La forme intuitive doit sortir de rien.
Kazimir Malévitch, Du Cubisme et du Futurisme au Suprématisme. Le nouveau réalisme pictural
Depuis l’Antiquité coure une maxime aux consonances bibliques : «Rien ne vient de rien.» Et puis du fond d’une Russie en effervescence arrive une sorte de transposition du nihilisme à l’art. Le Rien tenait son peintre et la création pouvait s’affranchir de tout préalable, son Carré noir est comme une première représentation concrète du Rien mais non son ultime représentation. Non content d’atteindre les confins inexplorés de la peinture, Malévitch formalise une philosophie complète d’une liberté propre au Rien, l’essence même du Rien libéré. Le Carré blanc sur fond blanc poussera la limite encore plus loin, au-delà des espaces du Rien. Voici ce qu’en dit le poète Bénédikt Livchits (L’Archer à un œil et demi) : «Dans les limites de la boîte scénique, la stéréométrie picturale prenait naissance pour la première fois ; un système rigide de volumes se constituait, ramenant au minimum les éléments du hasard imposé de l’extérieur par le mouvement des corps humains.

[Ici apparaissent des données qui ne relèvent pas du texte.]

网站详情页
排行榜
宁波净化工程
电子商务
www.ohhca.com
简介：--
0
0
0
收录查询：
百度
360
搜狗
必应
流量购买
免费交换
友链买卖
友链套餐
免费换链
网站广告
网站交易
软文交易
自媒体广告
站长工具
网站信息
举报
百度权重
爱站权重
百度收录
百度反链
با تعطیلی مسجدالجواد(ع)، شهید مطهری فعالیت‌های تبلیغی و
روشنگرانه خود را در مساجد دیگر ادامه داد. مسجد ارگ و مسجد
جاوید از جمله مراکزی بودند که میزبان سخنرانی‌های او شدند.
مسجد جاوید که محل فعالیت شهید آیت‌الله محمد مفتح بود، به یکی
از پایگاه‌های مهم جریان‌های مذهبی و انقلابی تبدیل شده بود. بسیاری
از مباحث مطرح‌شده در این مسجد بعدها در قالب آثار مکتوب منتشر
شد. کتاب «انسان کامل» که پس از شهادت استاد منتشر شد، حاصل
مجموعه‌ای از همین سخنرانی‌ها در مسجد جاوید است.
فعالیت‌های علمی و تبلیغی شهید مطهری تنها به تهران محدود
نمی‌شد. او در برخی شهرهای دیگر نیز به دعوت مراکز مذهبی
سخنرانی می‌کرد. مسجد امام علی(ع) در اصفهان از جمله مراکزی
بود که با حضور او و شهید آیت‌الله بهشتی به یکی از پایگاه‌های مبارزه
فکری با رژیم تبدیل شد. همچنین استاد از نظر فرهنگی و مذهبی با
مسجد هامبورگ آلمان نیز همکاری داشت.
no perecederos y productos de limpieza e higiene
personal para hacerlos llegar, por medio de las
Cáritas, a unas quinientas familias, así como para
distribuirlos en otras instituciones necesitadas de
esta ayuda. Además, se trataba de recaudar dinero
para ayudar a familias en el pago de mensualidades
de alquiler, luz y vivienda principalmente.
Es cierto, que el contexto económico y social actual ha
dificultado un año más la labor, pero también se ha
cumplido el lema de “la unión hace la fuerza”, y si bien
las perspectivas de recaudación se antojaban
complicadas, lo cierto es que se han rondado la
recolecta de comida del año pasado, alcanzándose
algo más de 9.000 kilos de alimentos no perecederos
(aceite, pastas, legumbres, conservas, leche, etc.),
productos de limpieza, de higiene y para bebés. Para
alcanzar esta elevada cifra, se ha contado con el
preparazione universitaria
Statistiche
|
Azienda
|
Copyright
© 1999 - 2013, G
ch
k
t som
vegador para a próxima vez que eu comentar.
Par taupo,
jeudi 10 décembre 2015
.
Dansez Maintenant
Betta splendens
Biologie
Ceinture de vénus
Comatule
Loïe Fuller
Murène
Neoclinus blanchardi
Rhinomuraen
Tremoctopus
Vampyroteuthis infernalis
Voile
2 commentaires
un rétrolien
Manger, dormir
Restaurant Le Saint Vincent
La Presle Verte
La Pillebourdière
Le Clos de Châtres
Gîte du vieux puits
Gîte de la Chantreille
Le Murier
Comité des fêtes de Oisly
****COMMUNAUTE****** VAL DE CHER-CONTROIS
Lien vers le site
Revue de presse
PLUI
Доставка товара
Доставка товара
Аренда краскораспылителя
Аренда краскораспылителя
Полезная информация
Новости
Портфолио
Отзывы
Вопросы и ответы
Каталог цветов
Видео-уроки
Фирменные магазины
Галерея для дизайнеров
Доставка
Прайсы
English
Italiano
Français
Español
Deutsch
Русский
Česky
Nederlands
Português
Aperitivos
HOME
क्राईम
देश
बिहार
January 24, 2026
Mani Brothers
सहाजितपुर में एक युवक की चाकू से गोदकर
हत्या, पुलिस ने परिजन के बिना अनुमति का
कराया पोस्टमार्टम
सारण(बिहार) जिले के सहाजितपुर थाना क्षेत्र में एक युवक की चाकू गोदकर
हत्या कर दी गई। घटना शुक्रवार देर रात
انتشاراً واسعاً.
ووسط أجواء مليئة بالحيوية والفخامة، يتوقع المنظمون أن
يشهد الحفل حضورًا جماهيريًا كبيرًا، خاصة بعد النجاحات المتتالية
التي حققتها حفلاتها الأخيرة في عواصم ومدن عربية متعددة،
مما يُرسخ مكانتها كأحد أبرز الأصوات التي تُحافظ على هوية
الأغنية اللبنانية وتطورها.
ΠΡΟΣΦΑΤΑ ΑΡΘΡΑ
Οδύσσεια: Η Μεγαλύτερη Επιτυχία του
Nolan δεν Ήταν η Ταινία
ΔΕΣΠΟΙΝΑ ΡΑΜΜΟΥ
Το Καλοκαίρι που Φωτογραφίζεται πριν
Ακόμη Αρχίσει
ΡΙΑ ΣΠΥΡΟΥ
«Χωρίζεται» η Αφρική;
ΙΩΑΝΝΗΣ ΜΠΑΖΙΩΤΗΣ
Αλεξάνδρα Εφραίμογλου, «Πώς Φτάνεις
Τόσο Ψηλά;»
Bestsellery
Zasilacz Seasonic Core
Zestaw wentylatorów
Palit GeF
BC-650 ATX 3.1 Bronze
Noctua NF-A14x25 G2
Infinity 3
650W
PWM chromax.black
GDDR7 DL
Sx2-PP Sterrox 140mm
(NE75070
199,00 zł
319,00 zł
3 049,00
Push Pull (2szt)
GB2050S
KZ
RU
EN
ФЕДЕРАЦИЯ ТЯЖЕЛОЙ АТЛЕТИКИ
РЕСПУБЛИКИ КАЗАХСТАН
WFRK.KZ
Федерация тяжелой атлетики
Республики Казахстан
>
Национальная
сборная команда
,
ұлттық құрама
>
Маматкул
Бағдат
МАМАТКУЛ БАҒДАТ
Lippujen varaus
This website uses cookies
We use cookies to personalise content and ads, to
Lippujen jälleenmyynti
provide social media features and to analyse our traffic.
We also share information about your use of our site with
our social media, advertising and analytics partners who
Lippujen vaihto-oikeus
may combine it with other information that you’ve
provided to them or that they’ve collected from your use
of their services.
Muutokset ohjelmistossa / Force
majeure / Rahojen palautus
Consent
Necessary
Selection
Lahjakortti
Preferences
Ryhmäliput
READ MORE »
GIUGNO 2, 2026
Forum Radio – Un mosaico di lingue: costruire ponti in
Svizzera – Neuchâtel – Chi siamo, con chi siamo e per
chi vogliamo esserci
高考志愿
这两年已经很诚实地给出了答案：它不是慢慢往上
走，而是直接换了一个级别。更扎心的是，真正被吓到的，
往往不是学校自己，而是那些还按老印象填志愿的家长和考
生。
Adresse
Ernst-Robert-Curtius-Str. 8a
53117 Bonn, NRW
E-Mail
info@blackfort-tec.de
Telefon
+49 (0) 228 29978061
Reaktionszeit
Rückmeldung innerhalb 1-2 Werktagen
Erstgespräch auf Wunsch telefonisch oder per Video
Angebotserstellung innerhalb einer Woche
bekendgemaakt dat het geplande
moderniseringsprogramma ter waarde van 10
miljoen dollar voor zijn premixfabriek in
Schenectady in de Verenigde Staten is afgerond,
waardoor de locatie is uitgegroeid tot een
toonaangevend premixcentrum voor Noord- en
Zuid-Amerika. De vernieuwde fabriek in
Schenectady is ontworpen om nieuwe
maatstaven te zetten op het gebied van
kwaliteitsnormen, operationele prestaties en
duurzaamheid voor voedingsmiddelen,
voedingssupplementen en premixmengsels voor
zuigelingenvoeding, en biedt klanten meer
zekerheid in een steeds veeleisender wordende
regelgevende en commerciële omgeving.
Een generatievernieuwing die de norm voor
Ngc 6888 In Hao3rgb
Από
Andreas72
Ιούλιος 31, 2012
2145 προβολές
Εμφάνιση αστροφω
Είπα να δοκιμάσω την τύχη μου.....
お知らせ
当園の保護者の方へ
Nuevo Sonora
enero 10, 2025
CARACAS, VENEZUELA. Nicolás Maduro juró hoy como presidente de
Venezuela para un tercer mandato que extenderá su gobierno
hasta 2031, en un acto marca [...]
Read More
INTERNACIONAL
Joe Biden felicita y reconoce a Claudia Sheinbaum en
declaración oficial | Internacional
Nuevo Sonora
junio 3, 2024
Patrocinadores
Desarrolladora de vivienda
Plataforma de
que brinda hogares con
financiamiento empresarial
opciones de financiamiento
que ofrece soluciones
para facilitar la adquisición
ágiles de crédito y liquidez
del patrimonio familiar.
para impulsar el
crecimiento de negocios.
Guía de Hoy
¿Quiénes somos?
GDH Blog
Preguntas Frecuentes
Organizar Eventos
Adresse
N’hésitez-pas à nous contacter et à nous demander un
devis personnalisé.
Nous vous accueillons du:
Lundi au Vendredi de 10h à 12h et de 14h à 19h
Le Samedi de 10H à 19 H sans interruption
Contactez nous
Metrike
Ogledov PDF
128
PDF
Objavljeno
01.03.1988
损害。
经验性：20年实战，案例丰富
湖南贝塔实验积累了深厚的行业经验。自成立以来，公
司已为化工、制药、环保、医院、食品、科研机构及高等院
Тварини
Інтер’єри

Ces corps étaient mis en pièces par les lames des phares, ils perdaient alternativement les bras, les jambes, la tête, car pour Malévitch ils n’étaient que des corps géométriques soumis non seulement, à la décomposition en éléments, mais aussi à la complète désagrégation dans l’espace pictural. L’unique réalité était la forme abstraite qui avait englouti, sans qu’il en restât rien, toute la vanité luciférienne du monde.»